Low-Energy Effective Field Theory of Lepton-Proton Bremsstrahlung

TL;DR

This paper calculates the lepton-proton bremsstrahlung cross section using effective field theory, revealing limitations of the peaking approximation at low energies relevant to the MUSE experiment, and corrects a review misprint.

Contribution

It provides a novel effective field theory calculation of bremsstrahlung cross sections and challenges the applicability of the peaking approximation for low-energy muon scattering.

Findings

Peaking approximation is invalid for low-energy muon-proton scattering.

Effective field theory accurately models bremsstrahlung in the MUSE kinematics.

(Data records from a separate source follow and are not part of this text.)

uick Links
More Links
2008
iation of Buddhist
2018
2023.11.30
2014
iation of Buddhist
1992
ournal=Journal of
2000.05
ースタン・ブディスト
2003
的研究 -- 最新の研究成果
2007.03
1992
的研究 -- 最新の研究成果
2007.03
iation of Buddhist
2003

Corrects a misprint in a widely cited review article.

Abstract

We calculate the cross section for the lepton-proton bremsstrahlung process $l+p\to l^\prime +p+\gamma$ in effective field theory. This process corresponds to an undetected background signal for the proposed MUSE experiment at PSI. MUSE is designed to measure elastic scattering of low-energy electrons and muons off a proton target in order to extract a precise value for the proton's r.m.s. radius. We show that the commonly used {\it peaking approximation}, which is used to evaluate the {\it radiative tail} for the elastic cross section, is not applicable for muon proton scattering at the low-energy MUSE kinematics. We also correct a misprint in a commonly cited review article.